(Assignment):
Every entry is to be returned unchanged, and no picture is to be included.

(Provided information):
========================================================================
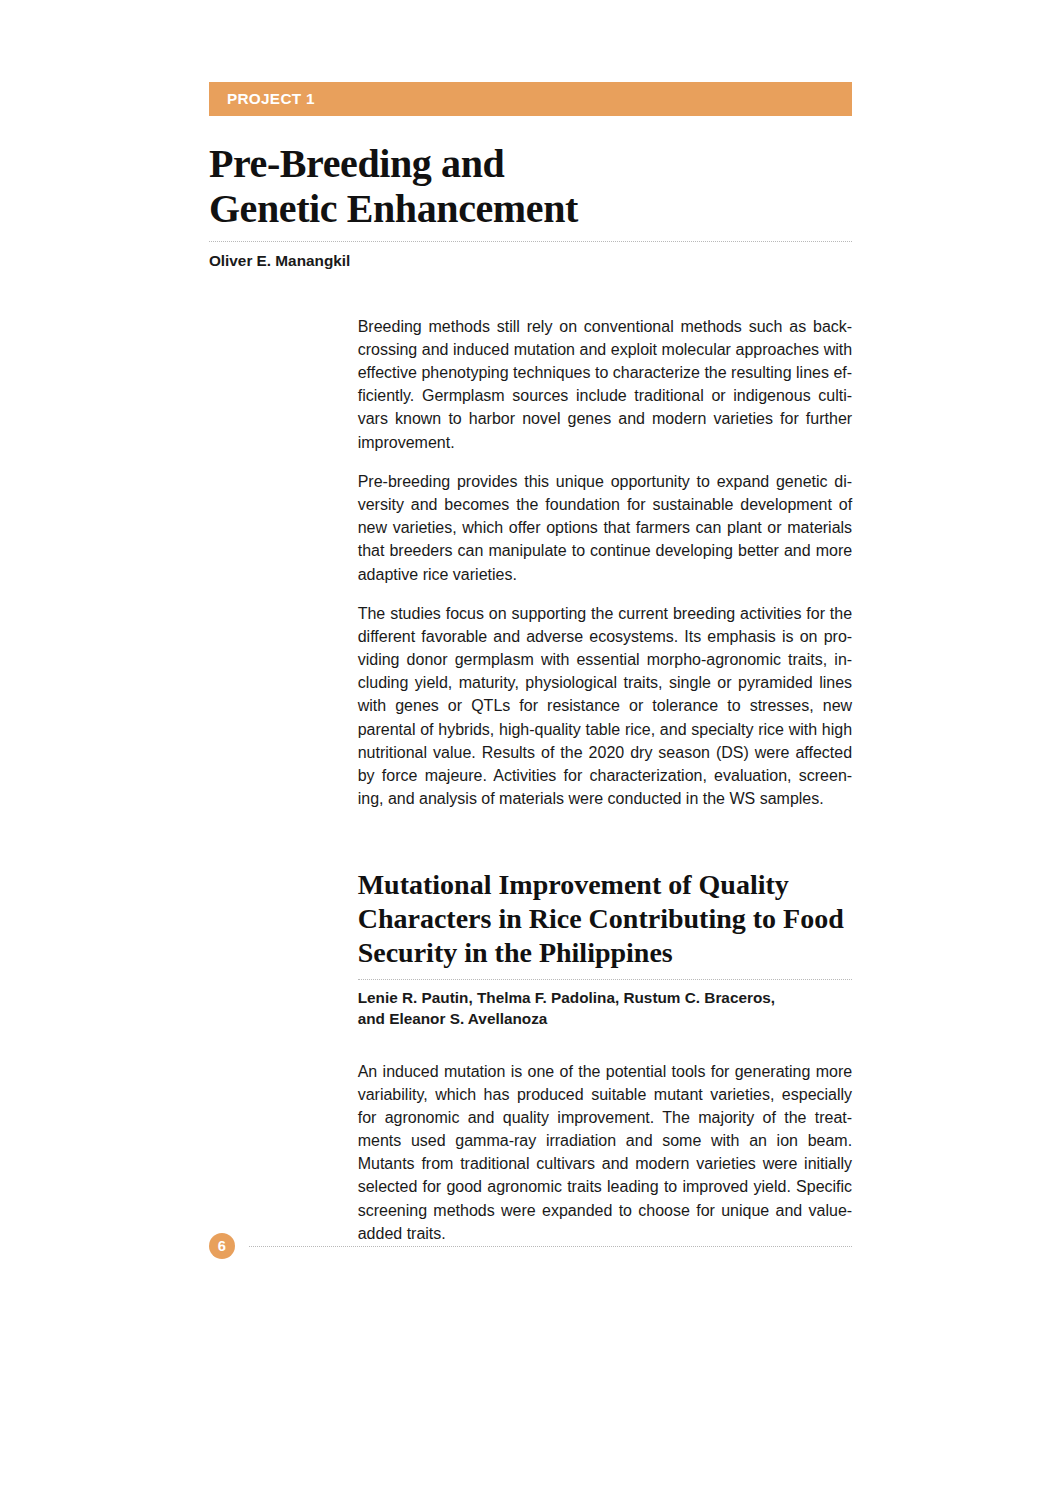PROJECT 1
Pre-Breeding and
Genetic Enhancement
Oliver E. Manangkil
Breeding methods still rely on conventional methods such as backcrossing and induced mutation and exploit molecular approaches with effective phenotyping techniques to characterize the resulting lines efficiently. Germplasm sources include traditional or indigenous cultivars known to harbor novel genes and modern varieties for further improvement.
Pre-breeding provides this unique opportunity to expand genetic diversity and becomes the foundation for sustainable development of new varieties, which offer options that farmers can plant or materials that breeders can manipulate to continue developing better and more adaptive rice varieties.
The studies focus on supporting the current breeding activities for the different favorable and adverse ecosystems. Its emphasis is on providing donor germplasm with essential morpho-agronomic traits, including yield, maturity, physiological traits, single or pyramided lines with genes or QTLs for resistance or tolerance to stresses, new parental of hybrids, high-quality table rice, and specialty rice with high nutritional value. Results of the 2020 dry season (DS) were affected by force majeure. Activities for characterization, evaluation, screening, and analysis of materials were conducted in the WS samples.
Mutational Improvement of Quality
Characters in Rice Contributing to Food
Security in the Philippines
Lenie R. Pautin, Thelma F. Padolina, Rustum C. Braceros,
and Eleanor S. Avellanoza
An induced mutation is one of the potential tools for generating more variability, which has produced suitable mutant varieties, especially for agronomic and quality improvement. The majority of the treatments used gamma-ray irradiation and some with an ion beam. Mutants from traditional cultivars and modern varieties were initially selected for good agronomic traits leading to improved yield. Specific screening methods were expanded to choose for unique and value-added traits.
6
========================================================================
(Solution to the exercise):
PROJECT 1
Pre-Breeding and
Genetic Enhancement
Oliver E. Manangkil
Breeding methods still rely on conventional methods such as backcrossing and induced mutation and exploit molecular approaches with effective phenotyping techniques to characterize the resulting lines efficiently. Germplasm sources include traditional or indigenous cultivars known to harbor novel genes and modern varieties for further improvement.
Pre-breeding provides this unique opportunity to expand genetic diversity and becomes the foundation for sustainable development of new varieties, which offer options that farmers can plant or materials that breeders can manipulate to continue developing better and more adaptive rice varieties.
The studies focus on supporting the current breeding activities for the different favorable and adverse ecosystems. Its emphasis is on providing donor germplasm with essential morpho-agronomic traits, including yield, maturity, physiological traits, single or pyramided lines with genes or QTLs for resistance or tolerance to stresses, new parental of hybrids, high-quality table rice, and specialty rice with high nutritional value. Results of the 2020 dry season (DS) were affected by force majeure. Activities for characterization, evaluation, screening, and analysis of materials were conducted in the WS samples.
Mutational Improvement of Quality
Characters in Rice Contributing to Food
Security in the Philippines
Lenie R. Pautin, Thelma F. Padolina, Rustum C. Braceros,
and Eleanor S. Avellanoza
An induced mutation is one of the potential tools for generating more variability, which has produced suitable mutant varieties, especially for agronomic and quality improvement. The majority of the treatments used gamma-ray irradiation and some with an ion beam. Mutants from traditional cultivars and modern varieties were initially selected for good agronomic traits leading to improved yield. Specific screening methods were expanded to choose for unique and value-added traits.
6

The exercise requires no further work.